■ **Fragment uit document**
· · · · ·

ECLI:NL:RBZWB:2023:7123

Rechtbank Zeeland-West-Brabant

Datum uitspraak
11 oktober 2023
Publicatiedatum
13 oktober 2023
Zaaknummer
C/02/412938 / FA RK 23-3857
Instantie
Rechtbank Zeeland-West-Brabant
Type
Uitspraak
Procedures
  • Rekestprocedure
Rechters
  • mr. Jansen
  • mr. De Jong
  • mr. Van Term
Vindplaatsen
  • Rechtspraak.nl
AI samenvatting door LexboostAutomatisch gegenereerd

Beëindiging ouderlijk gezag en benoeming voogd in een gezagskwestie met betrekking tot een minderjarige

In deze zaak heeft de Rechtbank Zeeland-West-Brabant op 11 oktober 2023 uitspraak gedaan in een rekestprocedure betreffende de minderjarige [minderjarige 1]. De Raad voor de Kinderbescherming heeft verzocht om het ouderlijk gezag van de vader over [minderjarige 1] te beëindigen en de Gecertificeerde Instelling (GI) te benoemen tot voogd. De rechtbank heeft vastgesteld dat de vader, als gevolg van persoonlijke problematiek, niet in staat is om de verantwoordelijkheid voor de verzorging en opvoeding van [minderjarige 1] te dragen. De moeder is onder curatele gesteld en kan eveneens niet voor de minderjarige zorgen. De rechtbank heeft eerder al besloten dat het perspectief van [minderjarige 1] niet bij de ouders ligt, maar bij de pleegouders waar hij sinds zijn geboorte verblijft. De vader heeft echter verzocht om [minderjarige 1] bij de oom en tante vaderszijde te plaatsen, wat door de Raad als niet in het belang van de minderjarige wordt gezien. De rechtbank heeft besloten om de beslissing over het verzoek van de Raad aan te houden voor vier maanden, om meer informatie te verkrijgen over de mogelijkheden van een overplaatsing naar de familie.

Uitspraak

RECHTBANK ZEELAND-WEST-BRABANT

Team Familie- en Jeugdrecht
Locatie Breda
Zaaknummer: C/02/412938 / FA RK 23-3857
Datum uitspraak: 11 oktober 2023
Beschikking van de meervoudige kamer van de rechtbank over een gezagsbeëindigende maatregel
in de zaak van
RAAD VOOR DE KINDERBESCHERMING,
REGIO ZUIDWEST NEDERLAND, locatie Breda, hierna te noemen: de Raad,
over de minderjarige:
[minderjarige 1] ,geboren op [geboortedag] 2021 in [geboorteplaats] , hierna te noemen: [minderjarige 1] .
De rechtbank merkt als belanghebbenden in deze zaak aan:
[de vader],
hierna te noemen: de vader,
ingeschreven op een bij de rechtbank bekend adres in [plaats 1] ,
maar verblijvende op een voor de rechtbank onbekend adres in [plaats 2],
advocaat: mr. R.G.J. van Kerkhof te Gilze,
[de moeder],
hierna te noemen: de moeder,
ingeschreven op een briefadres van Centraal Onthaal van de [gemeente] ,
maar verblijvende op een voor de rechtbank onbekend adres in [plaats 2] ,
vertegenwoordigd door:
[de curator] B.V.,in diens hoedanigheid als curator van de moeder,
hierna te noemen: de curator van de moeder,
gevestigd te [vestigingsplaats] ,
DE HEER EN MEVROUW [de pleegouders],
hierna te noemen: de pleegouders,
wonende op een bij de rechtbank bekend adres,
de Gecertificeerde Instelling
WILLIAM SCHRIKKER STICHTING JEUGDBESCHERMING & JEUGDRECLASSERING,
hierna te noemen: de GI,
gevestigd te Amsterdam.

· · · · ·

■ **Gegevens**
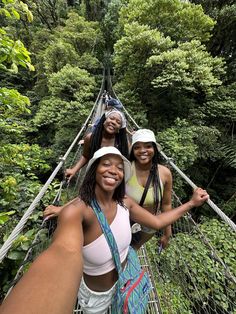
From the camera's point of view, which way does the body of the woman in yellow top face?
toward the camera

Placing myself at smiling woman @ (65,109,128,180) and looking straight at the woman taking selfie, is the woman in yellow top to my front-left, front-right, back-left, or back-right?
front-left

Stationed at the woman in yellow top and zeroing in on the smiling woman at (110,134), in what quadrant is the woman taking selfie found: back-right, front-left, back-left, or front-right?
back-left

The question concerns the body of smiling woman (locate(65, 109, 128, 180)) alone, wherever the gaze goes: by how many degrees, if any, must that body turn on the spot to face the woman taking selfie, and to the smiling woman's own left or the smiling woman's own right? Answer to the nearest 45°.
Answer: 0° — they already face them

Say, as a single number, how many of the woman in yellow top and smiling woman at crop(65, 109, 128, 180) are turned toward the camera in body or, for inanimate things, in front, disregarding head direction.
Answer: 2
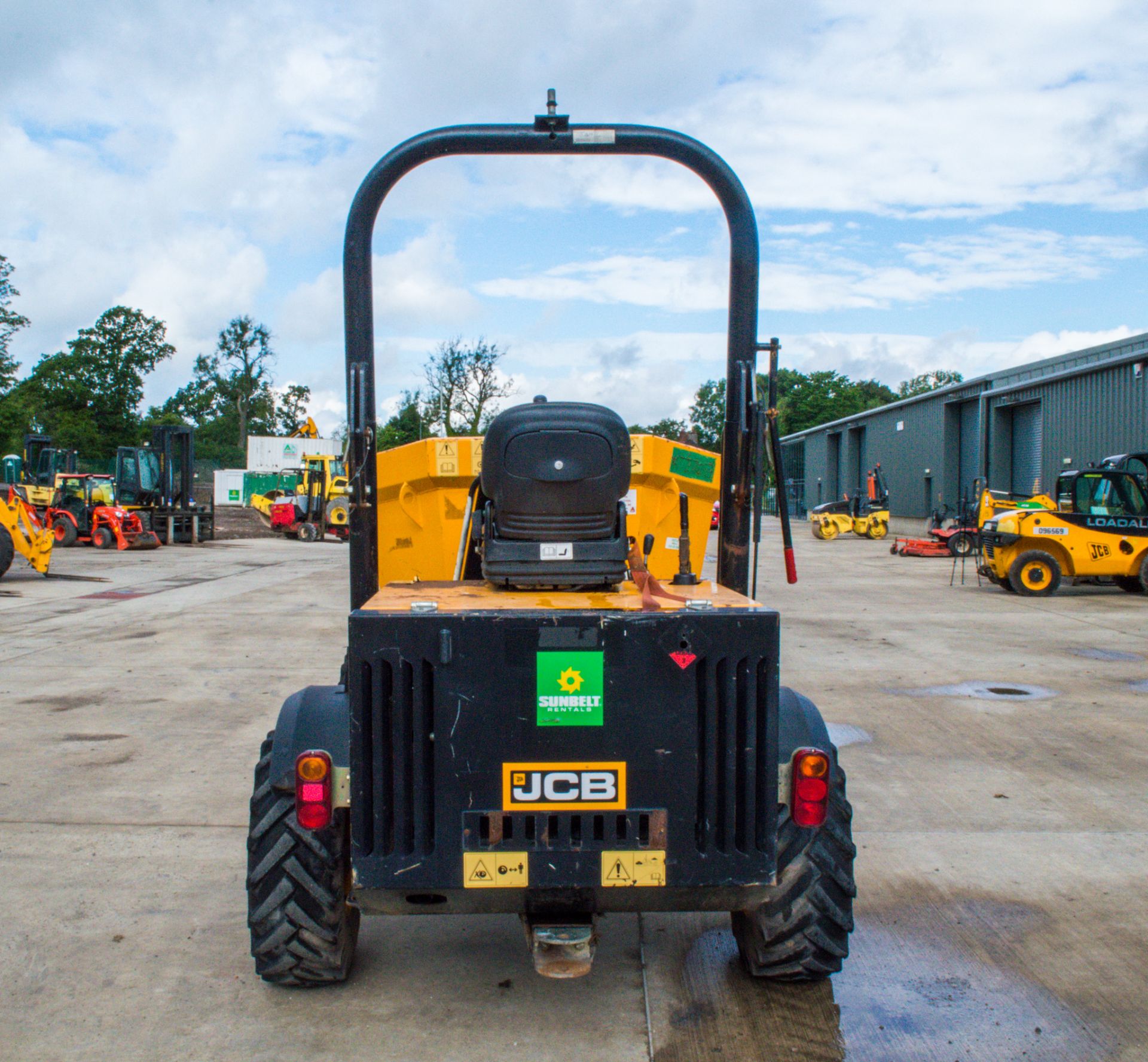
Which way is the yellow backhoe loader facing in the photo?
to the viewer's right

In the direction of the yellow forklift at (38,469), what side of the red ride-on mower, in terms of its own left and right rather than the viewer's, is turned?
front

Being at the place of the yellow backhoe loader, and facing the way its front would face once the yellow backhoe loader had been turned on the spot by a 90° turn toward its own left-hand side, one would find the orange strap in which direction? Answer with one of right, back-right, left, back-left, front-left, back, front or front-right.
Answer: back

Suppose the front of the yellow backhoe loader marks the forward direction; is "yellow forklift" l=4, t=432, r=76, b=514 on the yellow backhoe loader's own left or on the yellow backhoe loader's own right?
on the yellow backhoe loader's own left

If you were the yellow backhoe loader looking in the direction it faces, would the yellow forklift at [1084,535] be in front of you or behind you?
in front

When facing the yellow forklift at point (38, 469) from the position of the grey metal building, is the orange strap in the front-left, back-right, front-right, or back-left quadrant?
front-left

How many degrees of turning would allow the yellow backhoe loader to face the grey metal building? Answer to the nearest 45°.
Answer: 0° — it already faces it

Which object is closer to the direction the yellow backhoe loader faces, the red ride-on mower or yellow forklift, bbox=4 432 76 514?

· · · · ·

■ **Opdrachten**
a) Kun je de rechtbankuitspraak in twee zinnen samenvatten?
b) Kun je het deel van de rechtbankuitspraak dat begint bij "Team Familie- en" en eindigt bij "[minderjarige 1] ." herschrijven, met "Middelburg" in plaats van "Breda"?
c) Kun je de rechtbankuitspraak over de gezagszaak voortzetten vanaf het punt waar de tekst ophoudt?
Het materiaal staat los van de rechtbankuitspraak.

■ **Antwoorden per opdracht**
a) De Raad voor de Kinderbescherming heeft de Rechtbank Zeeland-West-Brabant verzocht het ouderlijk gezag van de vader over [minderjarige 1] te beëindigen en de GI tot voogd te benoemen. De rechtbank stelde vast dat de vader door persoonlijke problematiek de verzorging en opvoeding niet kan dragen en dat de moeder onder curatele staat, en heeft op 11 oktober 2023 de beslissing vier maanden aangehouden om meer informatie te verkrijgen over een overplaatsing naar de oom en tante vaderszijde.

b)
Team Familie- en Jeugdrecht
Locatie Middelburg
Zaaknummer: C/02/412938 / FA RK 23-3857
Datum uitspraak: 11 oktober 2023
Beschikking van de meervoudige kamer van de rechtbank over een gezagsbeëindigende maatregel
in de zaak van
RAAD VOOR DE KINDERBESCHERMING,
REGIO ZUIDWEST NEDERLAND, locatie Middelburg, hierna te noemen: de Raad,
over de minderjarige:
[minderjarige 1] ,geboren op [geboortedag] 2021 in [geboorteplaats] , hierna te noemen: [minderjarige 1] .

c)
De rechtbank merkt als informanten in deze zaak aan:
[de oom(vz)]en
[de tante (vz)],
hierna te noemen: de oom en de tante vaderszijde,
wonende op een bij de rechtbank bekend adres.

1.Het procesverloop

1.1.
Het procesverloop in deze zaak blijkt uit de volgende stukken:
  • het op 9 augustus 2023 ingekomen verzoekschrift van de Raad, met bijlagen;
  • het op 25 augustus 2023 ingekomen e-mailbericht van de vader;
  • het uittreksel uit het curatele- en bewindregister van 13 september 2023;
  • de brief van 19 september 2023 van de GI, met bijlage.
1.2.
Op 19 september 2023 heeft de meervoudige kamer van de rechtbank het verzoek, met gesloten deuren, gelijktijdig mondeling behandeld met het verzoek van de vader tot beëindiging ouderlijk gezag en benoeming voogd (in de zaak met het zaaknummer: C/02/411856 / FA RK 23-3346). In die zaak zal de rechtbank afzonderlijk beslissen.
Bij de mondelinge behandeling zijn verschenen en heeft de rechtbank gehoord:
  • de vader, bijgestaan door mr. Van Kerkhof;
  • de curator van de moeder;
  • een vertegenwoordigster namens de Raad;
  • een tweetal vertegenwoordigers namens de GI;
  • de oom en de tante vaderszijde.
Hoewel correct opgeroepen, zijn niet verschenen:
  • de moeder;
  • de pleegouders.
De voorzitter van de rechtbank heeft aan de oom en de tante vaderszijde bijzondere toegang tot de gesloten behandeling verleend.

2.De feiten

2.1.
De ouders hebben een relatie met elkaar. Tijdens die relatie is [minderjarige 1] geboren.
2.2.
De vader heeft [minderjarige 1] erkend.
2.3.
Bij beschikking van de kantonrechter van deze rechtbank van 10 februari 2023 is de moeder onder curatele gesteld vanwege haar lichamelijke of geestelijke toestand, met benoeming van [de curator] B.V. te [plaats 1] tot haar curator.
2.4.
De ouders waren aanvankelijk gezamenlijk belast met het ouderlijk gezag over [minderjarige 1] . Doordat de moeder bij voormelde beschikking voor onbepaalde tijd onder curatele is gesteld vanwege haar lichamelijke of geestelijke toestand, is zij op grond van artikel 1:246 van het Burgerlijk Wetboek (BW) onbevoegd tot het uitoefenen van het gezag over [minderjarige 1] . Gelet hierop oefent de vader sindsdien het eenhoofdig ouderlijk gezag over [minderjarige 1] uit.
2.5.
Bij beschikking van de kinderrechter van deze rechtbank van 25 februari 2021 is [minderjarige 1] , die op dat moment nog niet was geboren, voorlopig onder toezicht gesteld van de GI, met ingang van 25 februari 2021 tot 25 mei 2021.
2.6.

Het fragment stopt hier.